MATERIAL FOR THE TASK -

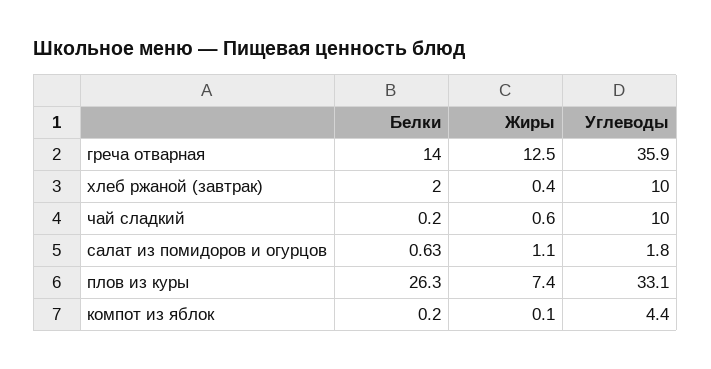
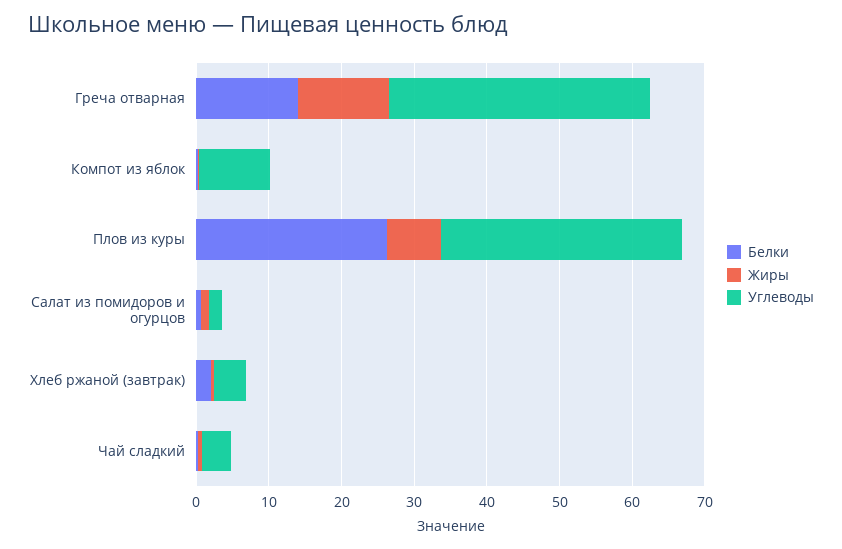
  {
    "Белки": {
      "греча отварная": 14,
      "хлеб ржаной (завтрак)": 2,
      "чай сладкий": 0.2,
      "салат из помидоров и огурцов": 0.63,
      "плов из куры": 26.3,
      "компот из яблок": 0.2
    },
    "Жиры": {
      "греча отварная": 12.5,
      "хлеб ржаной (завтрак)": 0.4,
      "чай сладкий": 0.6,
      "салат из помидоров и огурцов": 1.1,
      "плов из куры": 7.4,
      "компот из яблок": 0.1
    },
    "Углеводы": {
      "греча отварная": 35.9,
-     "хлеб ржаной (завтрак)": 10,
+     "хлеб ржаной (завтрак)": 4,
-     "чай сладкий": 10,
+     "чай сладкий": 4,
      "салат из помидоров и огурцов": 1.8,
      "плов из куры": 33.1,
-     "компот из яблок": 4.4
+     "компот из яблок": 10
    }
  }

WHAT IS REQUIRED - Quote the material in full and exactly; do not carry over its pictures.

EXERCISE RESPONSE -
  {
    "Белки": {
      "греча отварная": 14,
      "хлеб ржаной (завтрак)": 2,
      "чай сладкий": 0.2,
      "салат из помидоров и огурцов": 0.63,
      "плов из куры": 26.3,
      "компот из яблок": 0.2
    },
    "Жиры": {
      "греча отварная": 12.5,
      "хлеб ржаной (завтрак)": 0.4,
      "чай сладкий": 0.6,
      "салат из помидоров и огурцов": 1.1,
      "плов из куры": 7.4,
      "компот из яблок": 0.1
    },
    "Углеводы": {
      "греча отварная": 35.9,
-     "хлеб ржаной (завтрак)": 10,
+     "хлеб ржаной (завтрак)": 4,
-     "чай сладкий": 10,
+     "чай сладкий": 4,
      "салат из помидоров и огурцов": 1.8,
      "плов из куры": 33.1,
-     "компот из яблок": 4.4
+     "компот из яблок": 10
    }
  }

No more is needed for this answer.